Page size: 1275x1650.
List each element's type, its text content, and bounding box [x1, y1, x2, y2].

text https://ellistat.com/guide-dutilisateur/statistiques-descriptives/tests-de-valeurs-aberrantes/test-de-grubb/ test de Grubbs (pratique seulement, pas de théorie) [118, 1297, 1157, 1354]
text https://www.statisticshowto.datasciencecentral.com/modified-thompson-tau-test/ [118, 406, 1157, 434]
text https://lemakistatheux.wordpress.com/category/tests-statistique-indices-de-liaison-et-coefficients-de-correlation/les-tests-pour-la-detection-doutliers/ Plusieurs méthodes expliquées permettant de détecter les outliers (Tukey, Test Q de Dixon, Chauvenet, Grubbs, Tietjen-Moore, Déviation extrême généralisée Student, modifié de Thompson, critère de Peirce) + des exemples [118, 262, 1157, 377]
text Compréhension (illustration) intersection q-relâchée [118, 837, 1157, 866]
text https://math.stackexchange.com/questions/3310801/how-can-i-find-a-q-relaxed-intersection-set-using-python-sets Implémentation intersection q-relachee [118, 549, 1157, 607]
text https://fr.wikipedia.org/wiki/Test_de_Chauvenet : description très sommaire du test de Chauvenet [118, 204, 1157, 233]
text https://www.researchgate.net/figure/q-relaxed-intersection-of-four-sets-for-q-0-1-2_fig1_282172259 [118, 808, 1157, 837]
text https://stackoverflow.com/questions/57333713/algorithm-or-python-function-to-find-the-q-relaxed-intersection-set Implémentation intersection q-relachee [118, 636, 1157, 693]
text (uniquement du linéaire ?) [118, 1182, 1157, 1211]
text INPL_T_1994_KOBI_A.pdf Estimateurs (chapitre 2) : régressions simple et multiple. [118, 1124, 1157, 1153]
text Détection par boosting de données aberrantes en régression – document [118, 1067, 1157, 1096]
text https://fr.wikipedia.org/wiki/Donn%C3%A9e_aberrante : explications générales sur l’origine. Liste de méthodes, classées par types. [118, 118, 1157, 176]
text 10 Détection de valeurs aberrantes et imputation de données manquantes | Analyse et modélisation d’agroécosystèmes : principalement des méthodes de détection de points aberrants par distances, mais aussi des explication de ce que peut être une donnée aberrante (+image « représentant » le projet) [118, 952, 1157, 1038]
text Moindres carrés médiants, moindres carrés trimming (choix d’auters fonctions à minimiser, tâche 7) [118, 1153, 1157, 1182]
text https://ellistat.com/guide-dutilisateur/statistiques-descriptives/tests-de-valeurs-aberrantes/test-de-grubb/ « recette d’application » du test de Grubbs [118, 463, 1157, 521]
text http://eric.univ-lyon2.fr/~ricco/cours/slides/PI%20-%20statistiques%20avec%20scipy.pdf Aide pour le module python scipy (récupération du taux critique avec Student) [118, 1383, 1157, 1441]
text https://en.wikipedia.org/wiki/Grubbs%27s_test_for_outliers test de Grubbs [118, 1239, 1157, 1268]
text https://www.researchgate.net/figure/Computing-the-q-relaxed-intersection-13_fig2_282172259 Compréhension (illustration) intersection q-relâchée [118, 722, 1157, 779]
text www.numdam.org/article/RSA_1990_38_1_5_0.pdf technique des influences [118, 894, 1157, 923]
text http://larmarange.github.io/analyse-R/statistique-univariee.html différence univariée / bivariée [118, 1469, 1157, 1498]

Objective
Could you express the data as a numbered list, starting at its first line and ending at the line that contains "List each element's"? Include both of those lines, cover nothing beyond them, and leave out any blank lines.

Reply
1. Page size: 1275x1650.
2. List each element's type, its text content, and bounding box [x1, y1, x2, y2].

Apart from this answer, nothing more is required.